Die moldawische Gruppe in Transnistrien ist kleiner als die aus untereinander sehr solidarischen Russen und Ukrainern bestehende slawische Gruppe. Deshalb wurde der üblichen Bezeichnung „Minderheit“ in diesem Zusammenhang die Bezeichnung „Volksgruppe“ vorgezogen.

Volksgruppen in Moldawien
Moldawier 2.564.849 (75,8% der Gesamtbevölkerung)
Russen 201.218 (5,9%)
Ukrainer 282.406 (8,3%)
Bulgaren 65.662
Gagausen 147.500
Juden 15.672
Weißrussen 13.608
Deutsche 7.335
Polen 4.739
Roma 11.571

Volksgruppen in Transnistrien
Moldawier 177.156 (31,9%)
Ukrainer 159.940 (28,8%)
Russen 168.270 (30,3%)
Gagausen 11.107 (2,0%)
Bulgaren 11.100 (2,0%)

Würde Moldawien das Problem der abtrünnigen Gebiete einmal lösen, ergäbe sich für die größeren Gruppen folgendes Bild, das die Summe der zwei obigen Tabellen darstellt:


Moldawier 2.742.005 (69,6%)
Ukrainer 442.346 (11,2%)
Russen 369.488 (9,4%)
Gagausen 158.607 (4,0%)
Bulgaren 76.769 (1,9%)

Bemerkungen
Die Verfassung der Republik Moldau (1994) erklärt das Moldawische zur offiziellen Staatssprache und das Russische zur „Sprache für interethnische Beziehungen“. In der Tat hatten in der Zeit der Sowjetunion die in der Republik ansässigen Nicht-Moldawier keinen Grund, Moldawisch zu lernen. Die russische Sprache war für jeden Zweck ausreichend. Das Moldawische galt - nicht ganz zu Unrecht - als rückständige Sprache, die nur im ländlichen Milieu gesprochen wurde und daher kein großes Ansehen genoss. Dabei ist zu berücksichtigen, dass die sowjetischen Behörden die Kontakte zwischen Moldawiern und Rumänen verhinderten (moldawisch ist eigentlich nur ein anderer Name für die rumänische Sprache, die in Rumänien Staatsprache ist, wo sie sich entwickelt hat, um sich den Erfordernissen einer modernen Verwaltungs- und Wissenschaftssprache anzupassen) und die Moldawier zwangen, für ihre romanische Sprache das unpassende kyrillische Alphabet zu benutzen.
Die Vorstellung, Moldawisch sei eine minderwertige Sprache, hat so tiefe Wurzeln geschlagen, dass sie auch nach der Unabhängigkeit von 1991 weiterwirkt.

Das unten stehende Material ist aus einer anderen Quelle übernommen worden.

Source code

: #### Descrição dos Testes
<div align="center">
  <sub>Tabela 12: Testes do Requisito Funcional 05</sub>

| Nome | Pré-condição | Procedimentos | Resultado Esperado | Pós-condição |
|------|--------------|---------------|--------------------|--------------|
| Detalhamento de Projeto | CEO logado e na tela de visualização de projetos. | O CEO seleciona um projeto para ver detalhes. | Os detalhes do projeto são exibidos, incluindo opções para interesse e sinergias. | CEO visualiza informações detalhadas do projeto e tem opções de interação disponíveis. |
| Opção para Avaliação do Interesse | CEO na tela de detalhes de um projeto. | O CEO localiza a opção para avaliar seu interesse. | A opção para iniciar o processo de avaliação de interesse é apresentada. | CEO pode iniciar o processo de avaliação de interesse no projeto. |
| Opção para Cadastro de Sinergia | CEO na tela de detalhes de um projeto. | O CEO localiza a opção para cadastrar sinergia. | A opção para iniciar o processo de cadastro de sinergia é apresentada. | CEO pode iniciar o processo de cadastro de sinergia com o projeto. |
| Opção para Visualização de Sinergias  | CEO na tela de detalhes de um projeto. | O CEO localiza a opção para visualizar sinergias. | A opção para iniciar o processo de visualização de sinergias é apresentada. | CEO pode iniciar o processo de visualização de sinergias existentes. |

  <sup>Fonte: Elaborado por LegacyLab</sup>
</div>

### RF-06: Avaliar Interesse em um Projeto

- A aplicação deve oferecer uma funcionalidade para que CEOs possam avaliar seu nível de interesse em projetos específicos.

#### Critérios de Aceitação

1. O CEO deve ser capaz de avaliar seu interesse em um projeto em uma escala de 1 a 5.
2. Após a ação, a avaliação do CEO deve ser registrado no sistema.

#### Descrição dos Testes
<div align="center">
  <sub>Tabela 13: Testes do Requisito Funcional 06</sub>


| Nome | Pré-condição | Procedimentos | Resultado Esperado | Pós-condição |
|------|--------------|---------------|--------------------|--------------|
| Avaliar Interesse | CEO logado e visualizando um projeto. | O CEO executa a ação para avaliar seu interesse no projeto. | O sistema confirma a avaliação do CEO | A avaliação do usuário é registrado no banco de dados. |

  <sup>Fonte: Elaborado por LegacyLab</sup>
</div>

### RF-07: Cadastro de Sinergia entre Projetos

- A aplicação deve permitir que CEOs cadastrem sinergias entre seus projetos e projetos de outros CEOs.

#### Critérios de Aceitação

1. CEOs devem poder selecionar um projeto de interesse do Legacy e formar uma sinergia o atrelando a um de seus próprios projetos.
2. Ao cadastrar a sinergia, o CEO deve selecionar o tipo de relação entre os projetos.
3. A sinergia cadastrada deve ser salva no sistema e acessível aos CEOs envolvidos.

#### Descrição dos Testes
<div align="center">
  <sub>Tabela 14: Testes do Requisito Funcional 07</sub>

So verwenden in öffentlichen Geschäften nicht nur Ukrainer, Gagausen, Bulgaren und Juden vorzüglich Russisch, sondern auch viele Moldawier, die meinen, ihre Sprache sei unfähig, anspruchsvolleren Situationen gerecht zu werden.
Die Lage der moldawischen Sprache in Transnistrien ist noch trostloser, weil trotz nomineller Dreisprachigkeit dieser abtrünnigen Region (Moldawisch, Russich, Ukrainisch nach der Verfassung von 1997) das Russische im öffentlichen Leben ein faktisches Monopol hat. Verstärkt wird dieser Umstand dadurch, dass die Führungskräfte und hohen Beamten nicht aus der Region stammen, sondern russische Staatsbürger und ethnisch Russen sind.
Weder Moldawien noch internationale Organisationen können wegen des besonderen Status der Region gegen Verletzungen bestimmter Grundrechte, darunter der Sprachrechte, tätig werden.
Die Gagausen sprechen eine dem heutigen Türkischen sehr nahestehende turanische Sprache. Sie sind im Laufe des 18. Jahrhunderts in die Gebiete nördlich des Schwarzen Meeres eingewandert und weisen die Besonderheit auf, das einzige turanische Volk zu sein, das den christlichen Glauben angenommen hat. Für sie wurde im Süden des Landes eine territoriale Autonomie eingeführt. Rechtsbestimmungen

Bibliographie
Gagauzii din Basarabia in tecut si prezent/ Anatoli Macis; Bucarest: Agerpress Typo, 2003
Standort: M- 305.894 360-Mac-1

The Moldovans: Romania, Russia and the Politics of Culture/ Charles King; Stanford Ca.; Hovver Institution Press, 2000
Standort: M- 947.6 –KIN- 1

Links
www.dri.gov.md (Website der von der Zentralregierung errichteten Abteilung für interethnische Beziehungen. Dieses Amt befasst sich mit der Ausarbeitung der Sprachpolitik und mit einem Teil ihrer Umsetzung. Die Website enthält leider nicht sehr viele Informationen.)
www.krorm.ru (Website des Kongresses der russischen Gemeinschaften in Moldawien)
www.jewish.md (Website über die moldawischen Juden, die von amerikanischen Juden eingerichtet wurde, weshalb die Informationen ausschließlich englisch sind.)
www.romale.net (Website der moldawischen Roma-Vereinigungen)
www.vspmr.org (Website des transnistrischen Parlaments, das „Oberster Rat“ genannt wird. Trotz der in der transnistrischen Verfassung vorgesehenen offiziellen Dreisprachigkeit enthält die Seite nur Informationen auf Russisch, die zum Teil ins Englische übersetzt wurden.)
www.tiras.ru (Website mit allgemeinen Informationen über Transnistrien, die von Tiraspol, Haupstadt der abtrünnigen Gebiete, verwaltet wird)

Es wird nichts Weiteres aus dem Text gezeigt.